La banque d’investissement China Renaissance Holding prévoit de lever 400 millions de dollars dans le cadre de son introduction en Bourse (IPO) à Hong Kong ce mois-ci, selon des personnes proches du dossier, citées par le Wall Street Journal. China Renaissance, qui est basée à Pékin, pourrait s’introduire en Bourse dans la deuxième quinzaine de septembre. L’opération valoriserait la banque d’investissement entre 2,5 milliards et 2,8 milliards de dollars. China Renaissance a conseillé plusieurs licornes technologiques chinoises sur leur IPO cette année, en Chine ou aux Etats-Unis. Telles iQiyi, filiale de vidéo en streaming du moteur de recherche chinois Baidu, introduite à la Bourse de New York en mars, et Meituan Dianping, société de livraison de repas à domicile., qui sera cotée à la Bourse de Hong Kong ces prochains jours, et pourrait atteindre 50 milliards de dollars de valorisation.

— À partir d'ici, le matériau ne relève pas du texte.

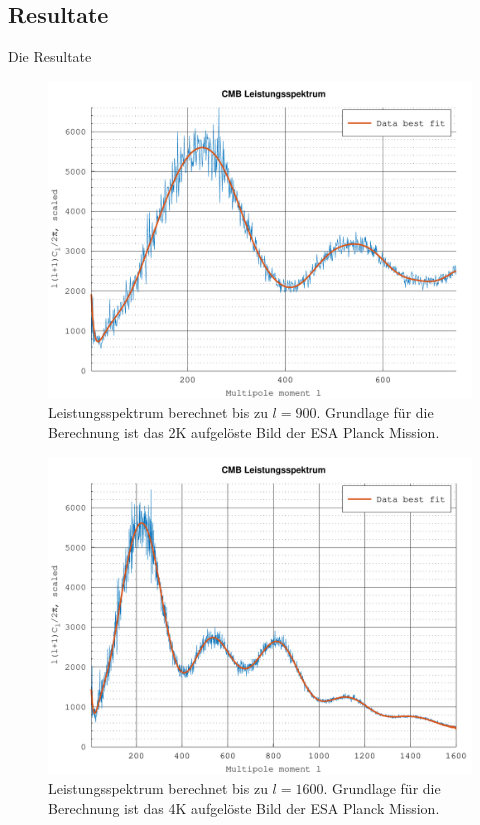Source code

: \subsection{Resultate \label{subsec:cmb:results}}

Die Resultate 

\begin{figure}
	\centering
	\includegraphics[width=\linewidth]{cmb/data/2k900-500.pdf}
	\caption{Leistungsspektrum berechnet bis zu $l = 900$. Grundlage für die 
		Berechnung ist das 2K aufgelöste Bild der ESA Planck Mission.}
	\label{fig:cmb-power-spec-900}
\end{figure}

\begin{figure}
	\centering
	\includegraphics[width=\linewidth]{cmb/data/4k1800-500.pdf}
	\caption{Leistungsspektrum berechnet bis zu $l = 1600$. Grundlage für die 
		Berechnung ist das 4K aufgelöste Bild der ESA Planck Mission.}
	\label{fig:cmb-power-spec-1600}
\end{figure}

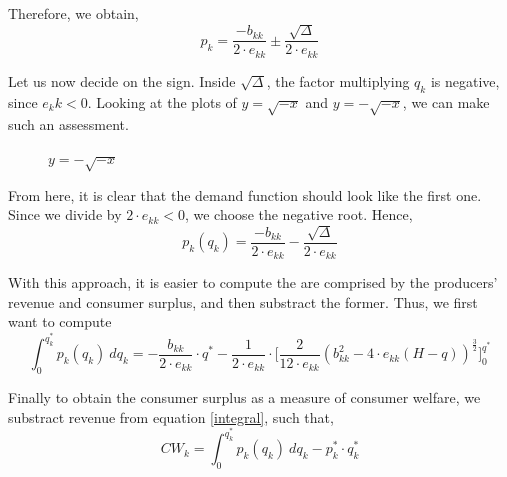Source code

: \documentclass[12pt]{article}
\begin{document}
Therefore, we obtain,
\begin{equation*}
p_k = \frac{-b_{kk}}{2 \cdot e_{kk}} \pm \frac{\sqrt{\Delta}}{2 \cdot e_{kk}}
\end{equation*}

Let us now decide on the sign. Inside $\sqrt{\Delta}$, the factor multiplying $q_k$ is negative, since $e_kk < 0$. Looking at the plots of $y = \sqrt{-x}$ and $y = -\sqrt{-x}$, we can make such an assessment.\\

\begin{figure}[H]
    \begin{minipage}{0.45\textwidth}
\caption{$y = \sqrt{-x}$}
\end{minipage}\hfill
\begin{minipage}{0.45\textwidth}
\caption{$y = -\sqrt{-x}$}
    \end{minipage}
\end{figure}

From here, it is clear that the demand function should look like the first one. Since we divide by $2 \cdot e_{kk} <0$, we choose the negative root. Hence,
\begin{equation*}
p_k(q_k) = \frac{-b_{kk}}{2 \cdot e_{kk}} - \frac{\sqrt{\Delta}}{2 \cdot e_{kk}}
\end{equation*}

With this approach, it is easier to compute the are comprised by the producers' revenue and consumer surplus, and then substract the former. Thus, we first want to compute
\begin{equation} \label{integral}
\int_0^{q_k^*} p_k(q_k) \ dq_k = -\frac{b_{kk}}{2 \cdot e_{kk}} \cdot q^* -\frac{1}{2 \cdot e_{kk}} \cdot \bigg[\frac{2}{12 \cdot e_{kk}} (b_{kk}^2 - 4 \cdot e_{kk}(H - q))^{\frac{3}{2}}\bigg]_0^{q^*}
\end{equation}

Finally to obtain the consumer surplus as a measure of consumer welfare, we substract revenue from equation \ref{integral}, such that,
\begin{equation}
CW_k= \int_0^{q_k^*} p_k(q_k) \ dq_k  - p_k^* \cdot q_k^*
\end{equation}

%
\end{document}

Le groupe chinois d’assurance Anbang a mandaté JPMorgan pour mener la cession de l’assureur néerlandais Vivat, rapporte ce matin le journal De Telegraaf. Des sources ont également confirmé l’information à Reuters qui cite un prix de vente indicatif compris entre 1,4 et 1,8 milliard d’euros. Le processus de vente suscite l’intérêt de ses concurrents locaux ASR, Aegon et Allianz Benelux, mais la proposition à 1,3 milliard d’euros faite par l’un d’entre eux aurait été refusée, selon De Telegraaf, qui ajoute que la banque centrale néerlandaise souhaiterait une consolidation domestique, avec une préférence pour ASR. Son compatriote Aegon était déjà donné candidat cet été.
Le conglomérat chinois HNA prévoit de céder sa participation dans Deutsche Bank, dans le cadre de son programme de réduction de ses investissements à l'étranger, rapporte aujourd’hui le Wall Street Journal, citant des sources proches du dossier. HNA détient 7,6% de la première banque allemande, ce qui en fait le premier actionnaire, même si le groupe chinois en proie à des difficultés financières a déjà légèrement réduit cette participation ces derniers mois. Sa participation dans Deutsche Bank est valorisée un peu plus de 1,5 milliard d’euros.

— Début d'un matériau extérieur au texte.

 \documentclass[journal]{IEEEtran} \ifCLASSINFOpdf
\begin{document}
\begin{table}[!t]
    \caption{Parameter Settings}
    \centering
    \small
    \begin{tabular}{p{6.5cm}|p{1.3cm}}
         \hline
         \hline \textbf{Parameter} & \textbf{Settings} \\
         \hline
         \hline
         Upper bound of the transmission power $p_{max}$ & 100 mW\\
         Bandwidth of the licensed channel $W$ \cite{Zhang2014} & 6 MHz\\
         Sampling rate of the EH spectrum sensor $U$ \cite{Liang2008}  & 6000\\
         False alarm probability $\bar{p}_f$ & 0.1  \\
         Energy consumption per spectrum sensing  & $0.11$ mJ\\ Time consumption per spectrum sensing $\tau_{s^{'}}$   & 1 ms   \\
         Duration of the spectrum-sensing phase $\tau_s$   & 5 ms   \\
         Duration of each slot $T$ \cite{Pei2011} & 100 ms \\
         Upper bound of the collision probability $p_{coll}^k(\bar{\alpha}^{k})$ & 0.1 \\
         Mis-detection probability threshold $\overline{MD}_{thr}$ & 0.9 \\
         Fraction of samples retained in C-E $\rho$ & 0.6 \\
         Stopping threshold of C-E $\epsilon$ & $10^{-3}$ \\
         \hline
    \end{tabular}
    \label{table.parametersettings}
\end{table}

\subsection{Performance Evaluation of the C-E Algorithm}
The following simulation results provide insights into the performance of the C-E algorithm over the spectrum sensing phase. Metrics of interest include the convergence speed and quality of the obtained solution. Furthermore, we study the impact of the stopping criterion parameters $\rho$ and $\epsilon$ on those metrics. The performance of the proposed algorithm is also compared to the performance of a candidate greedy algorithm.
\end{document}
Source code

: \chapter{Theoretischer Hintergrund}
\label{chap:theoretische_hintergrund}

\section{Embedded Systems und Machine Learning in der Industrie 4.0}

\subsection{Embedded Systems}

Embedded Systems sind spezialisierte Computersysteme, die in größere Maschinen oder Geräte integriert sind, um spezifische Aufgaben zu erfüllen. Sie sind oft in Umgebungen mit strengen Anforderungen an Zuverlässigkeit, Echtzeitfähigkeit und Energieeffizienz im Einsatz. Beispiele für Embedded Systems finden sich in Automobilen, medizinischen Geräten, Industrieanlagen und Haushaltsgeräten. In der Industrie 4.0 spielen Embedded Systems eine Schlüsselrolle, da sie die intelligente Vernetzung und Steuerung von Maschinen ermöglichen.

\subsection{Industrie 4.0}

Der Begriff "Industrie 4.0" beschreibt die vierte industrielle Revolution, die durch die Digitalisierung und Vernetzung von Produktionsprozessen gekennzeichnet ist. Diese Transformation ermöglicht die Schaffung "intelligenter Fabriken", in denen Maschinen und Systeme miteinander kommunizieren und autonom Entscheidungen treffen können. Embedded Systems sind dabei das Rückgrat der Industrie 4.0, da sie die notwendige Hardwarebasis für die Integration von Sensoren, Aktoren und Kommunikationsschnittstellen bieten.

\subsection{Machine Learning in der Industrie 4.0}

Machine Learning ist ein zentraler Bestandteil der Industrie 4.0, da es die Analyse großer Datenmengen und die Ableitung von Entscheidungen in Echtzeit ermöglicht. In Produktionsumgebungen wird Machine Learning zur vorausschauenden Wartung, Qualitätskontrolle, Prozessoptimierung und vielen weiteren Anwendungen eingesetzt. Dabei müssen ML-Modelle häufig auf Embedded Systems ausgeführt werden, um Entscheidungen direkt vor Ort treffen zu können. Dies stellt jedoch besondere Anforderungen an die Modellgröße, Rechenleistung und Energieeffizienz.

Le courtier en assurance a publié hier pour les six premiers mois de l’année 2018, un chiffre d’affaires consolidé de 492,1 millions d’euros, en croissance de 7,5% en données publiées par rapport à l’année précédente, et un résultat opérationnel courant en progression de 10,6% à 42,2 millions. Le chiffre d’affaires a grimpé de 7% en pro forma. La marge brute a augmenté de 4% à 221,6 millions et le résultat net part du groupe a progressé de 15,4% à 27,5 millions. Le groupe français va continuer son recentrage et sa transformation «en s’appuyant sur sa croissance organique, la réduction des foyers de perte et des opérations de croissance externe sur des activités ciblées», indique son communiqué. April confirme en outre sa perspective d’une croissance du résultat opérationnel courant comprise entre 6 et 10% pour l’exercice en cours.